Detroit Institute of Arts director Salvador Salort-Pons has come under fire again, as six museum board members have resigned in protest of his leadership.
At a meeting on Friday, the majority of the museum’s executive board voted to stay the course with a “performance plan” evaluating Salort-Pons that was put in place last month, reports the Detroit News.
“Some members disagreed and decided to resign,” board chairman Eugene Gargaro Jr. wrote in a statement provided to Artnet News.
Anne Fredericks, Mary Ann Gorlin, Julie Rothstein, Suzanne Shank, Carol Walters, and Celeste Watkins-Hayes all resigned from the 54-member board, along with Marc Schwartz, one of 32 emeritus board members. A seventh board member also resigned for unrelated reasons.
Gargaro thanked the departing board members for their service and said he was “sorry that these resignations have occurred. I wish that they all would have remained and continued to work with us to help the DIA reach its full potential,” Gargaro said. He added that the board plans to “solve serious internal concerns facing the museum” through “frequent monitoring and reporting on progress.”
Concerns about Salort-Pons first surfaced in July, when he was accused of ethics violations, nepotism, and fostering a hostile work environment.
An anonymous collective of current and former museum employees known as DIA Staff Action lodged several complaints against the director, and the nonprofit group Whistleblower Aid alleged a conflict of interest in Salort-Pons’s decision to exhibit his father-in-law’s El Greco painting at the museum (which could have increased its value).
In October, the law firm Crowell and Moring found that Salort-Pons had not committed an ethics violation with regard to the El Greco, but the museum did not release the full report.
Earlier this month, a leaked audio recording of a senior staff meeting revealed other, less flattering findings about Salort-Pons that were apparently included in the report. Staffers, for instance, had described him as “erratic, autocratic, condescending, intolerant of dissent, and lacking in clear and effective communication.” Of particular concern was his treatment of women and employees of color.

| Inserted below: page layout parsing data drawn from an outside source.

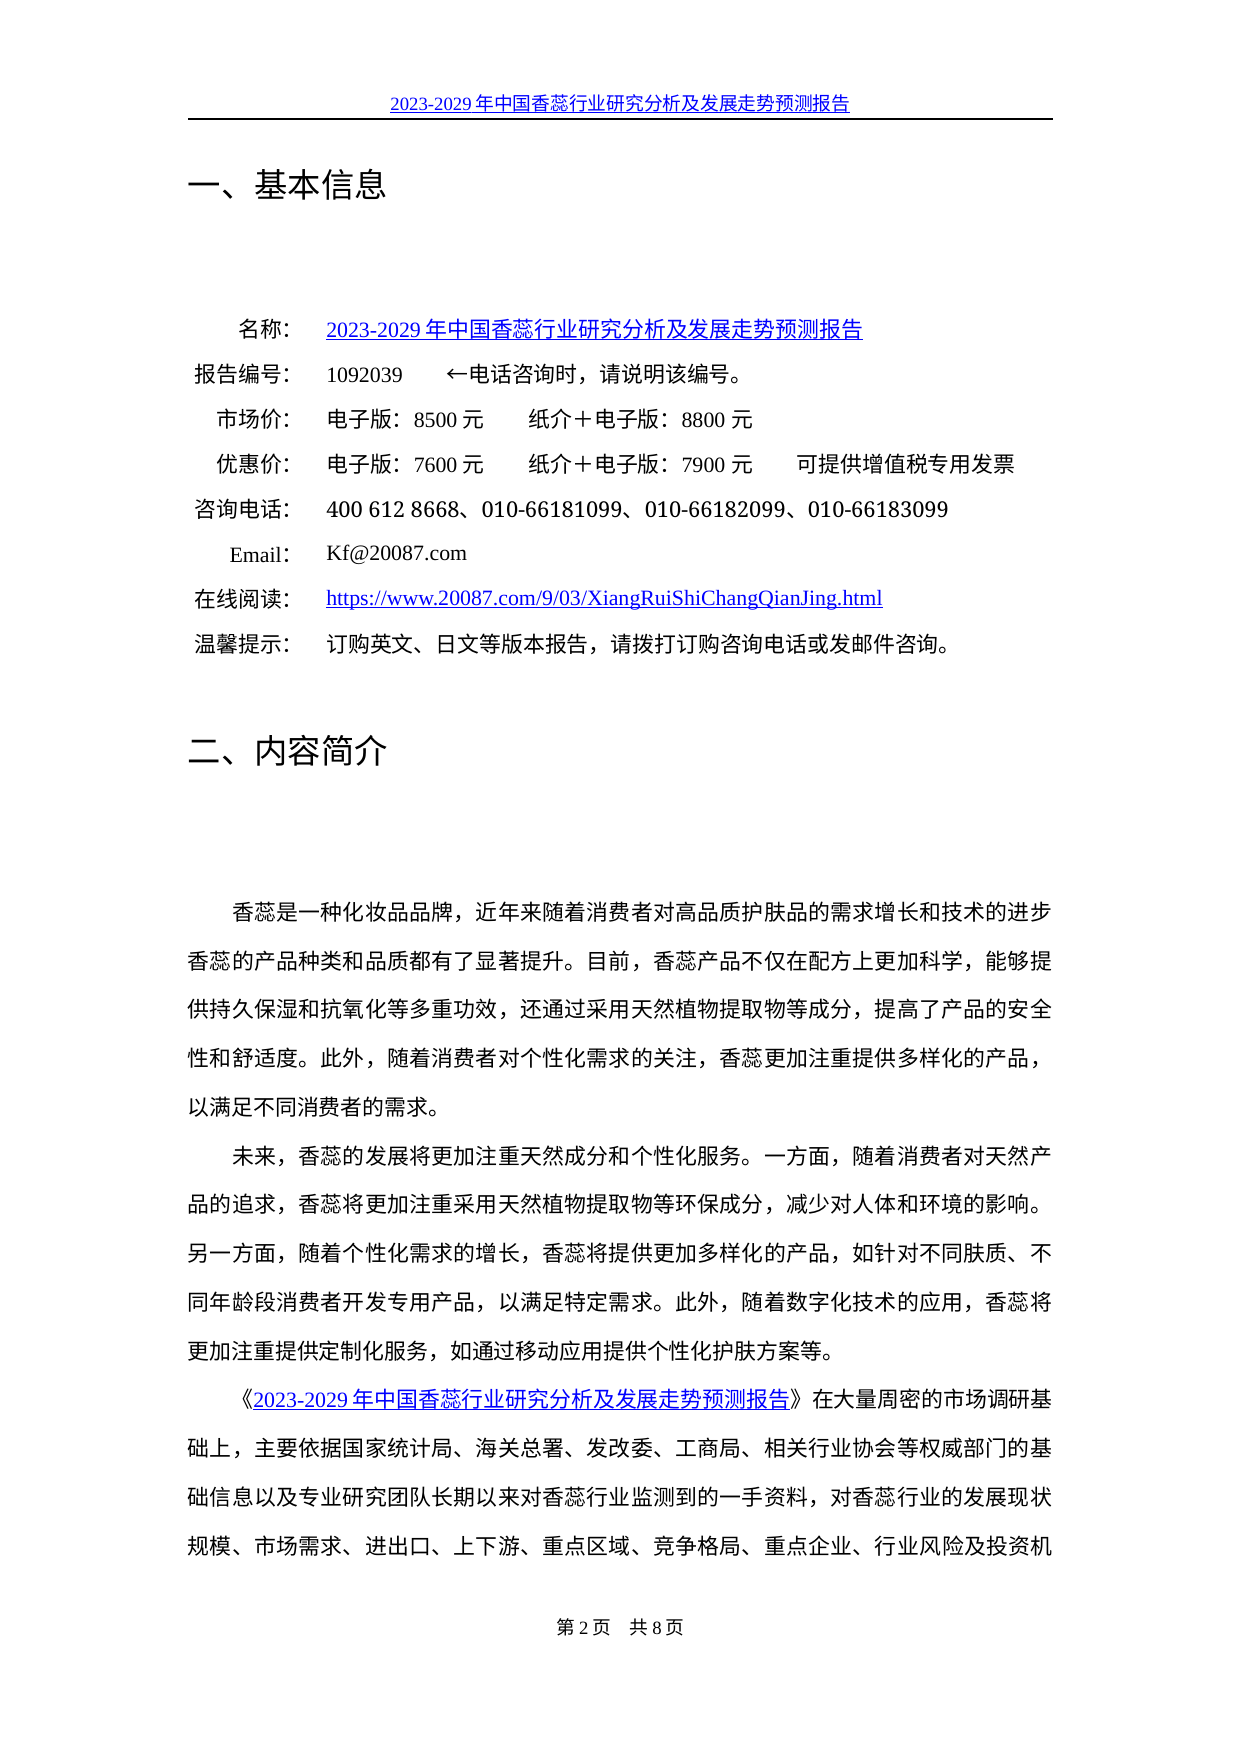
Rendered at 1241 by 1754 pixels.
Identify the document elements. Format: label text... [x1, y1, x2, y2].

title 一、基本信息 [187, 150, 1053, 215]
table_header 名称： [167, 312, 315, 357]
table_cell 咨询电话： [167, 492, 315, 537]
table_cell 报告编号： [167, 357, 315, 402]
table_cell 订购英文、日文等版本报告，请拨打订购咨询电话或发邮件咨询。 [315, 627, 1073, 672]
table_cell Kf@20087.com [315, 537, 1073, 582]
table_cell 1092039 ←电话咨询时，请说明该编号。 [315, 357, 1073, 402]
table_cell 市场价： [167, 402, 315, 447]
table_cell 温馨提示： [167, 627, 315, 672]
table_cell [315, 582, 1073, 627]
title 二、内容简介 [187, 717, 1053, 782]
table_cell Email： [167, 537, 315, 582]
table_cell 优惠价： [167, 447, 315, 492]
table_cell 电子版：7600 元 纸介＋电子版：7900 元 可提供增值税专用发票 [315, 447, 1073, 492]
table_cell 在线阅读： [167, 582, 315, 627]
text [187, 894, 1053, 1561]
table_cell 电子版：8500 元 纸介＋电子版：8800 元 [315, 402, 1073, 447]
table_header 2023-2029年中国香蕊行业研究分析及发展走势预测报告 [315, 312, 1073, 357]
table_cell 400 612 8668、010-66181099、010-66182099、010-66183099 [315, 492, 1073, 537]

“I am proud these board members have stood behind the women who have brought forward credible allegations of retaliation, sexism, cultural insensitivity, and a leadership culture that is misaligned with the mission and goals of the DIA,” Wayne County executive Warren Evans told the Detroit News. “Grievances aired by women employees of the DIA must be taken seriously by the museum’s executive leadership and its governing board.”